Run 4 jobs on our mini-cluster
$GC/gotcloud snpcall --conf ~/personal/gotcloud.2x.conf --numjobs 4 --batchtype mosix --batchopts "-j10,11,12,13"
- --batchtype says to use mosix (our cluster system)
- --batchopts tells mosix the options to run with
- for mosix, -j10,11,12,13 says to run on nodes 10, 11, 12, & 13 - the names of the 4 nodes on our mini-cluster
Log Out
- Want to log out and leave your job running?
In the screen window, type:
Ctrl-a d
(Hold down Ctrl and type 'a', let go of both and type 'd')
- This will "detach" from your screen session while your alignment continues to run.

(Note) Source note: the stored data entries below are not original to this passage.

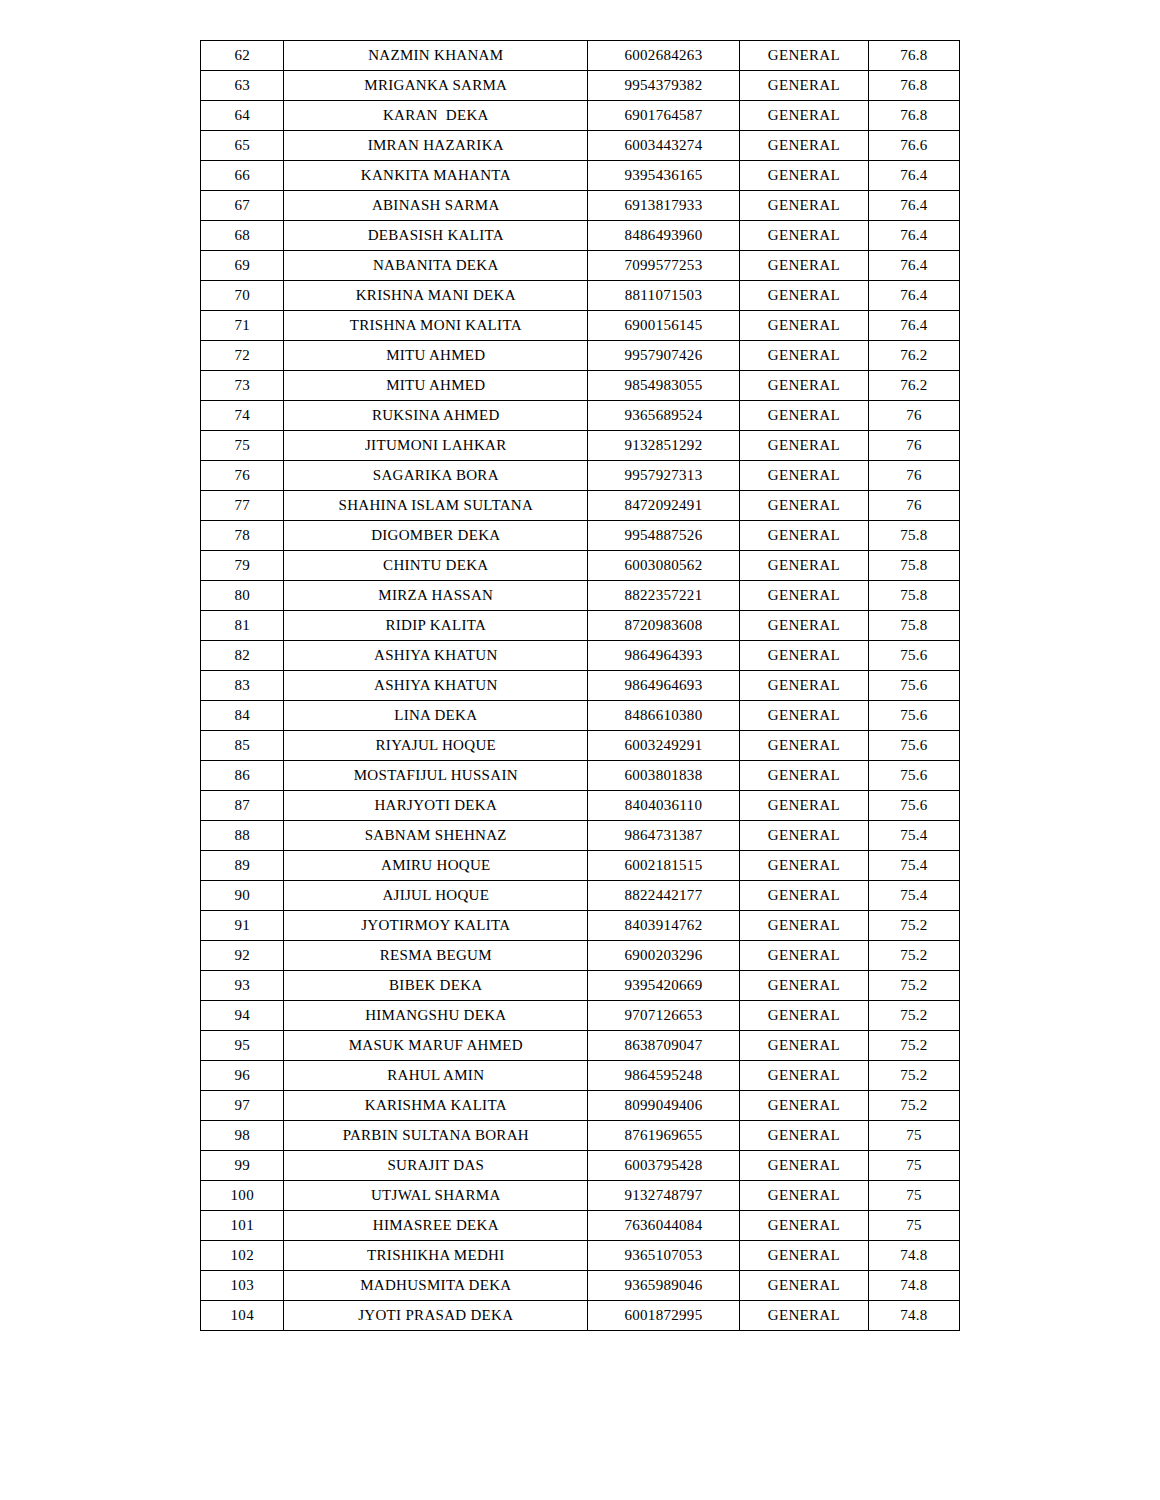| 62 | NAZMIN KHANAM | 6002684263 | GENERAL | 76.8 |
| 63 | MRIGANKA SARMA | 9954379382 | GENERAL | 76.8 |
| 64 | KARAN DEKA | 6901764587 | GENERAL | 76.8 |
| 65 | IMRAN HAZARIKA | 6003443274 | GENERAL | 76.6 |
| 66 | KANKITA MAHANTA | 9395436165 | GENERAL | 76.4 |
| 67 | ABINASH SARMA | 6913817933 | GENERAL | 76.4 |
| 68 | DEBASISH KALITA | 8486493960 | GENERAL | 76.4 |
| 69 | NABANITA DEKA | 7099577253 | GENERAL | 76.4 |
| 70 | KRISHNA MANI DEKA | 8811071503 | GENERAL | 76.4 |
| 71 | TRISHNA MONI KALITA | 6900156145 | GENERAL | 76.4 |
| 72 | MITU AHMED | 9957907426 | GENERAL | 76.2 |
| 73 | MITU AHMED | 9854983055 | GENERAL | 76.2 |
| 74 | RUKSINA AHMED | 9365689524 | GENERAL | 76 |
| 75 | JITUMONI LAHKAR | 9132851292 | GENERAL | 76 |
| 76 | SAGARIKA BORA | 9957927313 | GENERAL | 76 |
| 77 | SHAHINA ISLAM SULTANA | 8472092491 | GENERAL | 76 |
| 78 | DIGOMBER DEKA | 9954887526 | GENERAL | 75.8 |
| 79 | CHINTU DEKA | 6003080562 | GENERAL | 75.8 |
| 80 | MIRZA HASSAN | 8822357221 | GENERAL | 75.8 |
| 81 | RIDIP KALITA | 8720983608 | GENERAL | 75.8 |
| 82 | ASHIYA KHATUN | 9864964393 | GENERAL | 75.6 |
| 83 | ASHIYA KHATUN | 9864964693 | GENERAL | 75.6 |
| 84 | LINA DEKA | 8486610380 | GENERAL | 75.6 |
| 85 | RIYAJUL HOQUE | 6003249291 | GENERAL | 75.6 |
| 86 | MOSTAFIJUL HUSSAIN | 6003801838 | GENERAL | 75.6 |
| 87 | HARJYOTI DEKA | 8404036110 | GENERAL | 75.6 |
| 88 | SABNAM SHEHNAZ | 9864731387 | GENERAL | 75.4 |
| 89 | AMIRU HOQUE | 6002181515 | GENERAL | 75.4 |
| 90 | AJIJUL HOQUE | 8822442177 | GENERAL | 75.4 |
| 91 | JYOTIRMOY KALITA | 8403914762 | GENERAL | 75.2 |
| 92 | RESMA BEGUM | 6900203296 | GENERAL | 75.2 |
| 93 | BIBEK DEKA | 9395420669 | GENERAL | 75.2 |
| 94 | HIMANGSHU DEKA | 9707126653 | GENERAL | 75.2 |
| 95 | MASUK MARUF AHMED | 8638709047 | GENERAL | 75.2 |
| 96 | RAHUL AMIN | 9864595248 | GENERAL | 75.2 |
| 97 | KARISHMA KALITA | 8099049406 | GENERAL | 75.2 |
| 98 | PARBIN SULTANA BORAH | 8761969655 | GENERAL | 75 |
| 99 | SURAJIT DAS | 6003795428 | GENERAL | 75 |
| 100 | UTJWAL SHARMA | 9132748797 | GENERAL | 75 |
| 101 | HIMASREE DEKA | 7636044084 | GENERAL | 75 |
| 102 | TRISHIKHA MEDHI | 9365107053 | GENERAL | 74.8 |
| 103 | MADHUSMITA DEKA | 9365989046 | GENERAL | 74.8 |
| 104 | JYOTI PRASAD DEKA | 6001872995 | GENERAL | 74.8 |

If you have not detached from screen:
Ctrl-a d
exit PuTTY
Day 2 (Tuesday) FEEDBACK!
Please provide feedback on the lectures/tutorials from today:
https://docs.google.com/forms/d/1n8xYxvsOq-HsabpDfGcHvwD84BYIRDx8_b-H5N3d-D8/viewform
Logging Back in to Check Jobs
- How do you log back into screen tomorrow?
screen -r
This will resume an already running screen.